Missing Bits - To Be Substituted by BITs - Chapter 15 - Investment Arbitration Decisions
Max Gutbrod, Dr. jur. (Munich), Rechtsanwalt (German lawyer); Partner at Baker & McKenzie, Moscow. The author has advised on many investments as well as some international arbitration proceedings.
Steffen Hindelang, Ref. jur. (Marburg); LL.M. (Sheffield); Research Fellow, Lecturer and Doctoral Candidate, Eberhard-Karls-University, Tübingen, Germany, Faculty of Law. His research is mainly directed towards the European and International Legal Framework on Foreign Investment.

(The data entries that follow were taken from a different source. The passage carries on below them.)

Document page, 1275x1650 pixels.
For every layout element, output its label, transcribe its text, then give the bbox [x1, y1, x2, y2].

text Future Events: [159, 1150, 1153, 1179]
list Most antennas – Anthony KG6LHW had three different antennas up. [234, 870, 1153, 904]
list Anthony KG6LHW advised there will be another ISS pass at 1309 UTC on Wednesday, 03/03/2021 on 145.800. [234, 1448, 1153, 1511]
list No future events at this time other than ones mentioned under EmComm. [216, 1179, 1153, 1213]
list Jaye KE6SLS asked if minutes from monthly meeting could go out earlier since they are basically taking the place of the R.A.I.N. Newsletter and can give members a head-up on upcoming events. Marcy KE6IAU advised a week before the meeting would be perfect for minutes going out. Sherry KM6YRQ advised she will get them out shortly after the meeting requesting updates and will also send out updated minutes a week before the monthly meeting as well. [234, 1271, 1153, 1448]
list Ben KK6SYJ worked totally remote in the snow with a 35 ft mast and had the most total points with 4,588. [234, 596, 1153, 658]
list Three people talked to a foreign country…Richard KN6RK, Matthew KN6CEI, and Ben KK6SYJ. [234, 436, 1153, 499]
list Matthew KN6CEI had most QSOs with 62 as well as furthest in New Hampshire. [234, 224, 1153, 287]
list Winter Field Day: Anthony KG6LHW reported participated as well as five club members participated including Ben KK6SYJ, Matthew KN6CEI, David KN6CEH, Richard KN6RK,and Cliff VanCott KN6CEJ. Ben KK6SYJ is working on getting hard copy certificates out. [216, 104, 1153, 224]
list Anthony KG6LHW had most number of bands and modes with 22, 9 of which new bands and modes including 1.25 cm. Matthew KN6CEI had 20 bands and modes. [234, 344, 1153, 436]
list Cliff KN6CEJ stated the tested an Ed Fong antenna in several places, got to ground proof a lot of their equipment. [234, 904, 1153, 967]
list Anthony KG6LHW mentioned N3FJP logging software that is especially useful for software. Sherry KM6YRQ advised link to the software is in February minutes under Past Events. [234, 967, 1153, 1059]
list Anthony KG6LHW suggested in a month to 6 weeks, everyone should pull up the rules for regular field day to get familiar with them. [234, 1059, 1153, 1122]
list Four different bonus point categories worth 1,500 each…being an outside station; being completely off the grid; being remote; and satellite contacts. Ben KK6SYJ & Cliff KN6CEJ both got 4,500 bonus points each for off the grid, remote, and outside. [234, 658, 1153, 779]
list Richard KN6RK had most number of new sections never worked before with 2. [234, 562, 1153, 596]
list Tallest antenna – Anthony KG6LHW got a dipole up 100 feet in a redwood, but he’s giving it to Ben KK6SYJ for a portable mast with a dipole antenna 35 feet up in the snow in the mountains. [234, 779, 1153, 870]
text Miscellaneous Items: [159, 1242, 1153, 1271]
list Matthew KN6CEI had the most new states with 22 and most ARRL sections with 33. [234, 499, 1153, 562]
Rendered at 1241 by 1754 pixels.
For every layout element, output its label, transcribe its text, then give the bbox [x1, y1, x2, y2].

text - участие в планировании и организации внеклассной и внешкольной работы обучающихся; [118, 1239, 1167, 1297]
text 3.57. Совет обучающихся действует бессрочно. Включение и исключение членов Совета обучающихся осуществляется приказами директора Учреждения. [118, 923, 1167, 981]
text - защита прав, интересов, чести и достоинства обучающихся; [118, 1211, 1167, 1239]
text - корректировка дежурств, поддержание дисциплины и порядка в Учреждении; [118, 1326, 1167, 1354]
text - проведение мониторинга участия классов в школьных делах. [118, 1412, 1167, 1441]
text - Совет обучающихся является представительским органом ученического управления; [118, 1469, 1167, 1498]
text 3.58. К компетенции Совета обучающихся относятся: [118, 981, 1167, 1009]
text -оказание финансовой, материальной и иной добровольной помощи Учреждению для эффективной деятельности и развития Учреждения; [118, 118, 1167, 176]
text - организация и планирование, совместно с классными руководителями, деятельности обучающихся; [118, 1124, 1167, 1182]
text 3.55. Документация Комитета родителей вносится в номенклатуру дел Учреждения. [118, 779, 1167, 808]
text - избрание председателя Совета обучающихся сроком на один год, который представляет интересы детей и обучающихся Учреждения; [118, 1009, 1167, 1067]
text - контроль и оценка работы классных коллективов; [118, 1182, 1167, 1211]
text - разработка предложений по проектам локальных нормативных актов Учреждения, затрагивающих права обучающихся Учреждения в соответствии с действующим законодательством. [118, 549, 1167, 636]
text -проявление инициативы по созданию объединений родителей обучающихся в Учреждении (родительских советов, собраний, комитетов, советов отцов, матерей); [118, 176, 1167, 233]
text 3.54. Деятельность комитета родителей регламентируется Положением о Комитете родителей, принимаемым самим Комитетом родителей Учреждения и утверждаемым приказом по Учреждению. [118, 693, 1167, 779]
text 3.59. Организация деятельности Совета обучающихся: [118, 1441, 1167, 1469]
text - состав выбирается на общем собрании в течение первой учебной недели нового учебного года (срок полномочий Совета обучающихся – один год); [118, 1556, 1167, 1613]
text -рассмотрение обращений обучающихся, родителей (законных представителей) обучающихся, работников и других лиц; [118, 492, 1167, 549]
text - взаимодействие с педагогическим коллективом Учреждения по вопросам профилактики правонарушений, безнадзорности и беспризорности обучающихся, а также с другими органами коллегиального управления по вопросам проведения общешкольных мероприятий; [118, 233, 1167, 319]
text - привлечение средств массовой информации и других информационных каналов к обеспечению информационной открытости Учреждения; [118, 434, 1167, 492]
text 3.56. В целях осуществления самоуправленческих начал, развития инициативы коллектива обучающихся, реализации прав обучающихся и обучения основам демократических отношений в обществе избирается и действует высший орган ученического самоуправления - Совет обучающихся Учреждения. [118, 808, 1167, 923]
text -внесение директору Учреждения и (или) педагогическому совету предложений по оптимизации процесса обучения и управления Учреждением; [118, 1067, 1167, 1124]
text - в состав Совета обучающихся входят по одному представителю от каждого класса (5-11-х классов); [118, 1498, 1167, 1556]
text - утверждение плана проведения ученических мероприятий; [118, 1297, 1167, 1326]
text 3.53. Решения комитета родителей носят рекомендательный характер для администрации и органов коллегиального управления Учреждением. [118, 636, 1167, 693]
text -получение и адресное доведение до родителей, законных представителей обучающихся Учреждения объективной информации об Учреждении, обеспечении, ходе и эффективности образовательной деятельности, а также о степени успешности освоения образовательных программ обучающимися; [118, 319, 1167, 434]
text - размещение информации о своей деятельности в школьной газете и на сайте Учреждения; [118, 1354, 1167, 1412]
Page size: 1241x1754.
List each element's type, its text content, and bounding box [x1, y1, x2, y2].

Originally from Investment Arbitration Decisions
INTRODUCTION
Developing countries as well as countries in transition face significant problems handling the increasing numbers of investor-State disputes due to limited technical capacity.1 Providing them with technical assistance2 has therefore been seen an indispensable means “as part of an overall endeavour to improve the investment climate, the rule of law and ensuing that the IIAs [International Investment Agreements] contribute to countries’ efforts to attract and benefit from foreign direct investment.”3 Technical assistance by means of the provision of foreign expert advice in a national effort to bring about legal reform has commonly been perceived as significant in achieving the goals mentioned above. Legal reform has often focused on the creation of rules similar to those existing in other countries and it has been assumed that those rules would in a sense be self–sufficient. One of the colourful bunch of lofty hopes set on those reforms was that, once a certain sector of law has been reformed, the national provisions would also be compatible with the international obligations of the reform-minded country, such as those contained in IIAS, and that implementation would naturally follow the patterns of the countries from which the law came. Sometimes, however, reality reveals such hopes as wishful thinking.